⠀
⁃ Лена, я снова выстроила отношения с задротом. Он прям омерзительно слабый! Ну как так?!
⁃ «Омерзительно слабый»?
⁃ Ну да! Он только говорит про свой бизнес. За шесть месяцев так и не сделал ничего. Ипотеку на дом не дали, он и бросил эту идею.
Я снова и снова выбираю мужчин слабых как мой отец! И это никак не меняется!
⁃ А точно он как отец? Я помню, ваш отец не работал и жил на доходы вашей матери. А Иван получает зарплату выше среднего по Москве.
⁃ Ну и что? Конечно, он не бомж, я бы его не выбрала, если бы он ниже средней зарабатывал. Это ж совсем дно!
Маша в терапии уже три года. Много чего изменилось, больше принятия себя, устойчивее самооценка, больше удовольствия от работы и меньше самосгрызаний. Но вот тема отношений пока очень «острая». Хотя, по факту, говорить об отношениях Маша стала только недавно.
Сейчас собственное чувство никчемности она переносит на мужчин, готовых строить с ней отношения, и постепенно у нее появляется отвращение и невыносимость. И из отношений она выходит. И каждый раз либо выбирает мужчину «холодного» и недоступного как ее мать, который ее держит на расстоянии и не хочет семьи, либо она сама обесценивает и сбегает.

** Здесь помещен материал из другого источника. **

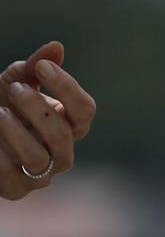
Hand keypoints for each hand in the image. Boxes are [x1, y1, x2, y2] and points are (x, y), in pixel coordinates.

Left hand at [0, 42, 95, 200]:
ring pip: (38, 156)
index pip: (85, 110)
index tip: (42, 67)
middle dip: (37, 107)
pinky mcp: (18, 190)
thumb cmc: (2, 104)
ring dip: (16, 131)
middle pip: (62, 133)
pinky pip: (13, 176)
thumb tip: (56, 47)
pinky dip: (0, 155)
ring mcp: (43, 174)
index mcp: (71, 125)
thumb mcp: (15, 81)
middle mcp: (63, 151)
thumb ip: (37, 66)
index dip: (67, 88)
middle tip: (14, 89)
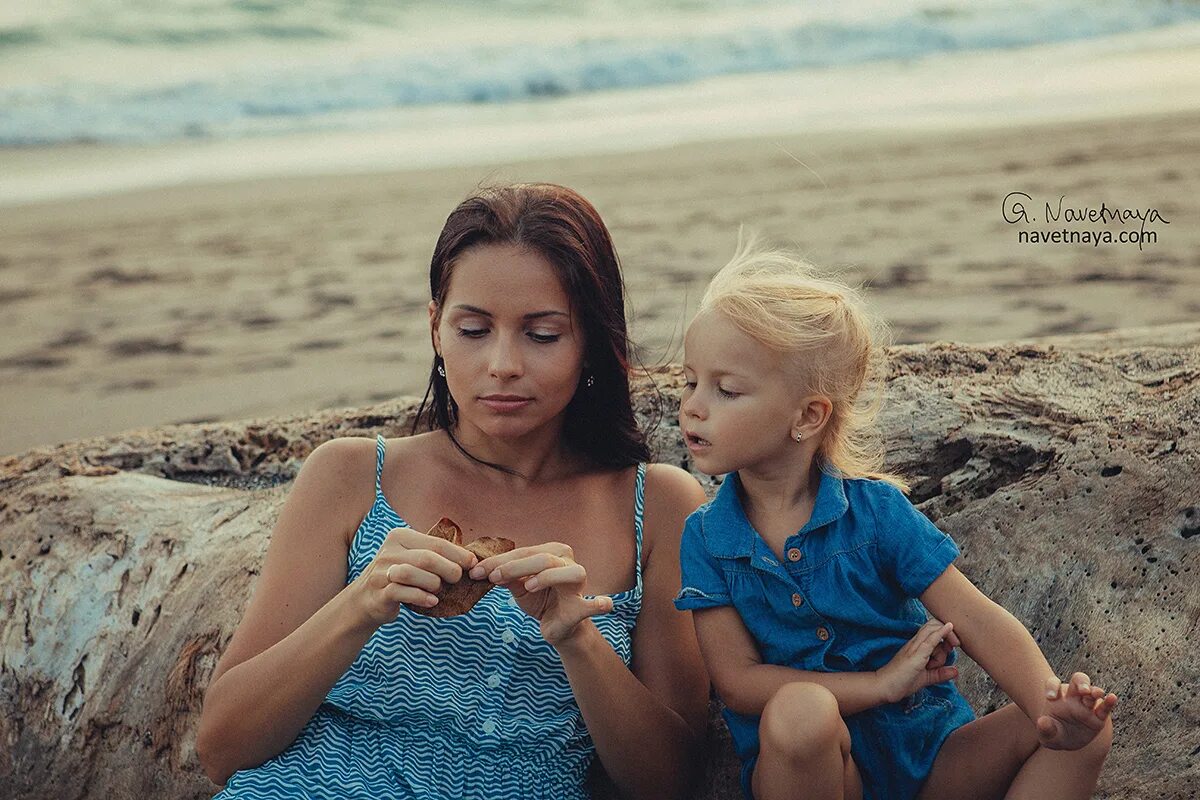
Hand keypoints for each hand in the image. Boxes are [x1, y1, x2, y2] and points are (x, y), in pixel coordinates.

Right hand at [351, 525, 477, 626]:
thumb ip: (435, 554)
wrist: (365, 599)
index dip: (458, 554)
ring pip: (414, 573)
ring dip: (433, 583)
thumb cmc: (398, 576)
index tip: (472, 563)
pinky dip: (421, 597)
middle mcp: (389, 551)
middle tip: (457, 579)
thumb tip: (471, 559)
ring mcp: (382, 571)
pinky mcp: (379, 592)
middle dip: (449, 569)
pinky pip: (403, 592)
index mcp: (400, 536)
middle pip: (427, 558)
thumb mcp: (412, 557)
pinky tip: (431, 601)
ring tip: (438, 590)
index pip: (436, 543)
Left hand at [469, 542, 612, 645]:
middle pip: (542, 558)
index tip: (475, 571)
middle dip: (514, 566)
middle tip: (491, 578)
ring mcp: (578, 584)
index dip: (499, 561)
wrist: (557, 627)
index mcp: (552, 553)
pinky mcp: (582, 607)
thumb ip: (505, 576)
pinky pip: (593, 605)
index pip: (524, 552)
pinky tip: (604, 604)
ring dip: (546, 577)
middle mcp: (568, 562)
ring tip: (527, 587)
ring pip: (566, 572)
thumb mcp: (518, 586)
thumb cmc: (538, 600)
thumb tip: (480, 568)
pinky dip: (599, 604)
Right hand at [876, 619, 959, 703]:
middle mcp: (915, 643)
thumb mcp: (925, 678)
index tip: (952, 647)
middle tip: (955, 644)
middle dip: (948, 632)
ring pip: (933, 631)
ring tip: (951, 647)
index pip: (932, 631)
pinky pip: (930, 640)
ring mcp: (914, 647)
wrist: (884, 687)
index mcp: (917, 647)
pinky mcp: (915, 654)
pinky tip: (948, 627)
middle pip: (933, 626)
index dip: (945, 635)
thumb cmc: (901, 682)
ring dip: (946, 636)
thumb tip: (955, 671)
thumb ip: (940, 674)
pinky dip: (940, 633)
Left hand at [1036, 672, 1117, 750]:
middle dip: (1081, 682)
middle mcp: (1073, 698)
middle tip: (1083, 690)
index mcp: (1057, 697)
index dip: (1052, 686)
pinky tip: (1112, 698)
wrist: (1066, 743)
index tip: (1050, 697)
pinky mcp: (1098, 717)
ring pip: (1093, 692)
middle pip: (1078, 680)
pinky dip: (1109, 702)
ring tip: (1096, 694)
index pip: (1054, 683)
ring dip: (1095, 691)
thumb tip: (1042, 722)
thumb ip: (1044, 728)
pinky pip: (1104, 708)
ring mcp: (1086, 706)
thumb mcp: (1046, 734)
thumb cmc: (1053, 734)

Отстранённость матери сформировала очень жесткое суперэго, которое теперь обесценивает все результаты жизни девушки и заставляет ее чувствовать себя слабой и никчемной при достаточно высоких жизненных успехах. Чувство это невыносимое, поэтому нужно его постоянно на кого-то переносить и преследовать уже «нового носителя» этой никчемности.

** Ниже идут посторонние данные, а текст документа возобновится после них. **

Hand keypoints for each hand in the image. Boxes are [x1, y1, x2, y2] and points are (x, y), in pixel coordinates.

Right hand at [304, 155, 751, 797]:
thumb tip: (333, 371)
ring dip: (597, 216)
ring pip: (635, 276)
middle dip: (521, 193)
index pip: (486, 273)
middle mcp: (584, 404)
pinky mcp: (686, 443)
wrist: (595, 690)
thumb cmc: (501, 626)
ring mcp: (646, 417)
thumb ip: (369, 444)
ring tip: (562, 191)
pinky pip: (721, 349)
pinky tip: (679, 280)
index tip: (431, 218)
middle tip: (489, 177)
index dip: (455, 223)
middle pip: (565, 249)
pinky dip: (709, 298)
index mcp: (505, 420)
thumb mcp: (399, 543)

Кто-то в паре должен быть унижающим, обесценивающим и отвергающим, а кто-то - зависимым, ненужным, жалким. Во второй позиции слишком невыносимо, поэтому, проще выдержать кого-то «более слабого». И если он недостаточно «слабый», его можно «кастрировать» внутри себя.

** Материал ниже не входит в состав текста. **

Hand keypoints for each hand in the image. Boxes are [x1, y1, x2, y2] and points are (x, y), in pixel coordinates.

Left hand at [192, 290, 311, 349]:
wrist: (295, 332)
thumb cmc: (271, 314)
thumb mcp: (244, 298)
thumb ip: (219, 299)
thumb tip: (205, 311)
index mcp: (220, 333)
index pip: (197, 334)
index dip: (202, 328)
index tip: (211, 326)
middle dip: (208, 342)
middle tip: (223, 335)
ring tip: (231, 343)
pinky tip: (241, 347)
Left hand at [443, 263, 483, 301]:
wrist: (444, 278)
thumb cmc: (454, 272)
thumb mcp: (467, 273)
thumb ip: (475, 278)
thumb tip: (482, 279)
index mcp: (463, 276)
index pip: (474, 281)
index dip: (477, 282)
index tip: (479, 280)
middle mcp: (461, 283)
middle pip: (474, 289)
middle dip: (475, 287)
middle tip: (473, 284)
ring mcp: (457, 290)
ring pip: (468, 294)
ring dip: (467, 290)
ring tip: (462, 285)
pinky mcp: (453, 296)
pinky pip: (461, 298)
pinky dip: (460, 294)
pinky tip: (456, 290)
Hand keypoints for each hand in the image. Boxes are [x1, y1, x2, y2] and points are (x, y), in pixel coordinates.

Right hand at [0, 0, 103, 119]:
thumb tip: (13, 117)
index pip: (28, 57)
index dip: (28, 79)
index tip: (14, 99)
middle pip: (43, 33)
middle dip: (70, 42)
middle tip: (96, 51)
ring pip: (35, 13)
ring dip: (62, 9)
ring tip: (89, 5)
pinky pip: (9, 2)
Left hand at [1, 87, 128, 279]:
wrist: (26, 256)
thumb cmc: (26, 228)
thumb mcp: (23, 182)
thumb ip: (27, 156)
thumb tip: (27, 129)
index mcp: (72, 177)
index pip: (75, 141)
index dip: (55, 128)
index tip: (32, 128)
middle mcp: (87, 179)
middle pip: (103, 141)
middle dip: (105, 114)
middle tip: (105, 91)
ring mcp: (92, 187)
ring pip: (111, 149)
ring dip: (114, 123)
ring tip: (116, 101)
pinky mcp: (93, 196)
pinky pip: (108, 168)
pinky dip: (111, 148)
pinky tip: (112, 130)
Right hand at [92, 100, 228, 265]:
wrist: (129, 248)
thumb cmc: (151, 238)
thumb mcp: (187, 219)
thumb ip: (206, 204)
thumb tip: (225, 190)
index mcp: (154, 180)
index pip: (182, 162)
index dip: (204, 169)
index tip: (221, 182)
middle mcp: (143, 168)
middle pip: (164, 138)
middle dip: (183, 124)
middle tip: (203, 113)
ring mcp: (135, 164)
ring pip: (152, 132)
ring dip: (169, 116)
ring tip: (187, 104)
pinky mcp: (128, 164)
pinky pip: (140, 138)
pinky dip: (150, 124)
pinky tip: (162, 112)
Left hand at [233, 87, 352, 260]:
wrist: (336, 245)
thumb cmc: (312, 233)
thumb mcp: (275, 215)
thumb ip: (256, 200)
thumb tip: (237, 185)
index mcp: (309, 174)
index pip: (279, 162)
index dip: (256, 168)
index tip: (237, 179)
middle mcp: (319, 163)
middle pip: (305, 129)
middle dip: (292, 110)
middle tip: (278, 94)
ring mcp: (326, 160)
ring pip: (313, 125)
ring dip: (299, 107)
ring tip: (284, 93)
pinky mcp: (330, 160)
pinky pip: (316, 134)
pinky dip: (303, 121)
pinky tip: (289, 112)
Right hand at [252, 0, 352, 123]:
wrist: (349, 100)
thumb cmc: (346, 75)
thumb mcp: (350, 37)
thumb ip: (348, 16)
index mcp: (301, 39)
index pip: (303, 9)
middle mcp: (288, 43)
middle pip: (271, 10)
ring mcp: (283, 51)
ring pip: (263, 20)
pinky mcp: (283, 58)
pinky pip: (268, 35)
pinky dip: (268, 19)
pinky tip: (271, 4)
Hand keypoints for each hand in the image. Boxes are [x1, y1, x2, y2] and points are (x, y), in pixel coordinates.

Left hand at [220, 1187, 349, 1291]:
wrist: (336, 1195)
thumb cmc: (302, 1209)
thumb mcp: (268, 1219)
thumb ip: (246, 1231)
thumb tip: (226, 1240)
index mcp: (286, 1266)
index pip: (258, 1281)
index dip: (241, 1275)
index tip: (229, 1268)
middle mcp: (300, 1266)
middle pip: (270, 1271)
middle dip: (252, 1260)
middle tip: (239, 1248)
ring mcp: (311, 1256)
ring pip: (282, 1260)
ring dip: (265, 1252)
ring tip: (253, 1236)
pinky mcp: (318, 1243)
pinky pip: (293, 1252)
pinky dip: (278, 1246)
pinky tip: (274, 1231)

Выносить комментарии терапевта о «кастрации» невыносимо. Поэтому, на этом этапе часто люди с нарциссической травмой бросают терапию. Пока терапевт контейнирует боль и напрямую открыто сочувствует - все хорошо. Когда наступает этап работы с деструктивными тенденциями, сразу же появляется гнев и желание «разрушить» терапию.
В этом самая большая сложность работы с пограничным расстройством. Главная сложность характера заключается в конфликте «я ненавижу тебя - не бросай меня!». Каждый из моих клиентов рано или поздно приходит к ощущению, что я осуждаю их и мне неприятно/скучно/разочаровательно слушать их.
И я каждый раз интерпретирую им перенос собственной оценки себя мне и проживание стыда из приписанной мне оценки. И это все очень непростые процессы. Нарциссический спектр добавляет в пограничное расстройство еще и невыносимость нуждаемости в другом. И тогда начинается война одной части личности, которая очень нуждается в терапии с другой, которая вопит как ребенок из детдома: «Мне никто не нужен!»
В жизни большей части детей нашего поколения не было настоящей эмоциональной близости. Не было включённости матери не бытовой, а личностной, не было интереса «кто у меня родился?». Нарциссически нарушенные матери вкладывали в детей свои мечты об идеальном ребенке, свою потребность быть идеальной матерью для других, а не для этого конкретного ребенка.
Для большинства из нас эмоциональная близость - это вообще непонятное что-то. И при приближении кого-то появляется физическая тошнота, а не удовольствие и тепло. Нам незнакомо спокойное чувство, что тебя любят, что тебя примут любого, что ты интересен маме какой есть, что тебя пожалеют, если ты пожалуешься, а не обвинят.
И отношения заботы и эмоциональной близости - это как говорить на японском языке, который ты никогда не слышал.
Учиться этой близости в терапии очень непросто. Выдерживать уязвимость еще сложнее. Поверить, что в отношениях можно не защищаться, не добиваться принятия, быть собой и быть принятым и любимым - очень не просто. Но я не знаю, что в этой жизни дает больше тепла и удовлетворения, чем микрошаги, формирующие по крупицам это другое отношение к себе и близким.
Я снова и снова желаю терпения тем, кто в пути к этому себе настоящему и теплу простых человеческих отношений.